— Start of Passage given —

How to start planning your sales forecast
If you’re making a financial plan, chances are a big concern is…
“How much money will the business make?”
But answering this question can be daunting. Where do you start, and how can you forecast your sales realistically? This is especially difficult if you are a new business with little or no existing sales data to go on.
When I started forecasting, I felt like planning was an arena for professionals and that it took a great deal of training and advanced knowledge to do it right. But the truth is if you know your business, then you are perfectly qualified to start making financial forecasts. All you need is some research, common sense and a simple tool to take care of the calculations and presentation.
Sales forecasting is based on facts
So is sales forecasting just a dangerous and arbitrary guessing game? Because this is how I saw it initially. But the truth is if you are planning for the future, you need to have some information to begin with. All sales forecasts are based on facts. Even brand new startups have information to draw on for their forecast, it just may not be obvious at face value.
Inevitably though, there will come a point in your planning where you run out of facts and have to start making some assumptions about what will happen. Some businesses reach this point sooner than others – and this is often down to how much existing sales data they have at their disposal.

— End of Passage given —
— Start of Material supplied —

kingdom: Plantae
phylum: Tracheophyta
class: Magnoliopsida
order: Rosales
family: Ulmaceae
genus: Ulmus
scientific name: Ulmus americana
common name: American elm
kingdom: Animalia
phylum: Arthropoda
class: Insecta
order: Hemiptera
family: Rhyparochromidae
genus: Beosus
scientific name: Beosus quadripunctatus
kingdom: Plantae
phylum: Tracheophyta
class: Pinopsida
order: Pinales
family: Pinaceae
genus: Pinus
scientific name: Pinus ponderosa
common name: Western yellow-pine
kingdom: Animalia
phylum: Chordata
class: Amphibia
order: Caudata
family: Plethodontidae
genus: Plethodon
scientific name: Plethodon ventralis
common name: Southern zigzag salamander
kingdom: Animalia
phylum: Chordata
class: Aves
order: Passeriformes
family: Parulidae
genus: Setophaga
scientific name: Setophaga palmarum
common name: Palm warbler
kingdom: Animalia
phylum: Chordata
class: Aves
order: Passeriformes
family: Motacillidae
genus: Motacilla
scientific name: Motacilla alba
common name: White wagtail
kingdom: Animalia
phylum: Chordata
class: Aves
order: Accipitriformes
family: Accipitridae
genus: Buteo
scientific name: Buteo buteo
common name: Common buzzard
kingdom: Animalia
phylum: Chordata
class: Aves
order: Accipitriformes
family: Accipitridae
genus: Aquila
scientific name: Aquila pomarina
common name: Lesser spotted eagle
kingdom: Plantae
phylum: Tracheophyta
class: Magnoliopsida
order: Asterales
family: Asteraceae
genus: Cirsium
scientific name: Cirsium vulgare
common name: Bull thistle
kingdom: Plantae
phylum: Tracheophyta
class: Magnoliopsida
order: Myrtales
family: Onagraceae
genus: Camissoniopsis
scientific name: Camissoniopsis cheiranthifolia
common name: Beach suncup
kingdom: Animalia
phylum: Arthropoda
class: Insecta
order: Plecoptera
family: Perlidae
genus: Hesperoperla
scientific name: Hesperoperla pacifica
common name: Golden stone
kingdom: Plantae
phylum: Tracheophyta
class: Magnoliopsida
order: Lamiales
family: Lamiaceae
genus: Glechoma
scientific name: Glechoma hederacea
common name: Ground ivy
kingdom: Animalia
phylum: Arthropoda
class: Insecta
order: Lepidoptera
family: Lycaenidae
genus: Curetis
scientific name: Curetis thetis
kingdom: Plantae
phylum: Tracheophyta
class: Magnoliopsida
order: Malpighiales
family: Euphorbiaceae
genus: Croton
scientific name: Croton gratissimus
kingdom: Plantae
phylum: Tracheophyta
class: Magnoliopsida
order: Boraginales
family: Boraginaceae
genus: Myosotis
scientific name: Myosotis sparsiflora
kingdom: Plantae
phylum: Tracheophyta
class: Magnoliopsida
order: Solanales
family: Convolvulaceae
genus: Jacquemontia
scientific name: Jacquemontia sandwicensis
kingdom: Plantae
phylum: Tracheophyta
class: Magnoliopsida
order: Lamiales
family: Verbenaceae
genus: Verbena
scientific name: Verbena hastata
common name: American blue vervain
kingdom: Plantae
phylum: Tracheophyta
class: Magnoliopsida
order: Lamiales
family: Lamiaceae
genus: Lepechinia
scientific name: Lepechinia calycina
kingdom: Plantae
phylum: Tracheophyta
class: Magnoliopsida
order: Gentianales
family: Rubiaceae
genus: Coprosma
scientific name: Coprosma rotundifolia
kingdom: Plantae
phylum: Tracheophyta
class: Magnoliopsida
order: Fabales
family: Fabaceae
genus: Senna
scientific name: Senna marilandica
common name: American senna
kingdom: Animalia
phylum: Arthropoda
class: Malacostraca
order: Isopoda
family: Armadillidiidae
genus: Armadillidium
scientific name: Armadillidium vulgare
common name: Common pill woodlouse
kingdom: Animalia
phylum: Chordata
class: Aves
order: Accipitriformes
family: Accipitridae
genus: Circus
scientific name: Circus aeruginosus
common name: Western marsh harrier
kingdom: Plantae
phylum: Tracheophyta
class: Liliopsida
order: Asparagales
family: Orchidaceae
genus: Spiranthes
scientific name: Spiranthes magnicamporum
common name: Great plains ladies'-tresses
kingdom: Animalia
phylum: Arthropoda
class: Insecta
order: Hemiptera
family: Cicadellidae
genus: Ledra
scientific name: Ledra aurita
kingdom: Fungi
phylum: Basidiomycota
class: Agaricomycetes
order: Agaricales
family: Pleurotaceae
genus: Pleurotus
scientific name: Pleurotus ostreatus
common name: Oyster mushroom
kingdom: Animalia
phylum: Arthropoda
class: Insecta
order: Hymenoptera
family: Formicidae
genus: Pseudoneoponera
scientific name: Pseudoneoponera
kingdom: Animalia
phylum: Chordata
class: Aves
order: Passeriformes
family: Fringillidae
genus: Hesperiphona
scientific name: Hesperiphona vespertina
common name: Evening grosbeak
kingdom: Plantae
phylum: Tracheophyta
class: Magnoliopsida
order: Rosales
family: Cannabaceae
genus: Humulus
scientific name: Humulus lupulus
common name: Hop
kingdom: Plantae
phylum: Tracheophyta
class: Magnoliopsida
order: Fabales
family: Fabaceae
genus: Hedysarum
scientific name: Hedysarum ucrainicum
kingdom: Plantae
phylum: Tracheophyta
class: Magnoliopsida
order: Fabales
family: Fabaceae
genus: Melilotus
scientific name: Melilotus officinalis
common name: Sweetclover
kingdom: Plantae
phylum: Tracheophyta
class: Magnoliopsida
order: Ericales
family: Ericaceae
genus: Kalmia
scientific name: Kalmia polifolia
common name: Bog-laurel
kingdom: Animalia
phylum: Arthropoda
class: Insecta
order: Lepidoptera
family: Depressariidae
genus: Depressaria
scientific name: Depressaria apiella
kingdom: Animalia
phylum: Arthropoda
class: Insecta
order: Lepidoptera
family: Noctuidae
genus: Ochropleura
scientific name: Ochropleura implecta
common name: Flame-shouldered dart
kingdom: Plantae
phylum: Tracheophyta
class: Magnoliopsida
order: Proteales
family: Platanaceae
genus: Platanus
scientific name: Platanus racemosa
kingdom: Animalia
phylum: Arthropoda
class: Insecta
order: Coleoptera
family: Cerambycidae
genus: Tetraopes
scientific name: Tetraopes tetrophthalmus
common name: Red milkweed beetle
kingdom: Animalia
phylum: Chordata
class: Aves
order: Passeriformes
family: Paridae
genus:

— End of Material supplied —

Problems to work on:
**1)** Quote the sales forecasting passage from "How to start" up to and including "calculations and presentation.".
**2)** According to the sales forecasting passage, what are all the things you need to start making financial forecasts, beyond knowing your business?
**3)** In the sales forecasting passage, for what kind of business is forecasting sales described as especially difficult?

The solutions:
**1)**
How to start planning your sales forecast
If you’re making a financial plan, chances are a big concern is…
“How much money will the business make?”
But answering this question can be daunting. Where do you start, and how can you forecast your sales realistically? This is especially difficult if you are a new business with little or no existing sales data to go on.
When I started forecasting, I felt like planning was an arena for professionals and that it took a great deal of training and advanced knowledge to do it right. But the truth is if you know your business, then you are perfectly qualified to start making financial forecasts. All you need is some research, common sense and a simple tool to take care of the calculations and presentation.

**2)** Some research, common sense, and a simple tool to take care of the calculations and presentation.

**3)** A new business with little or no existing sales data to go on.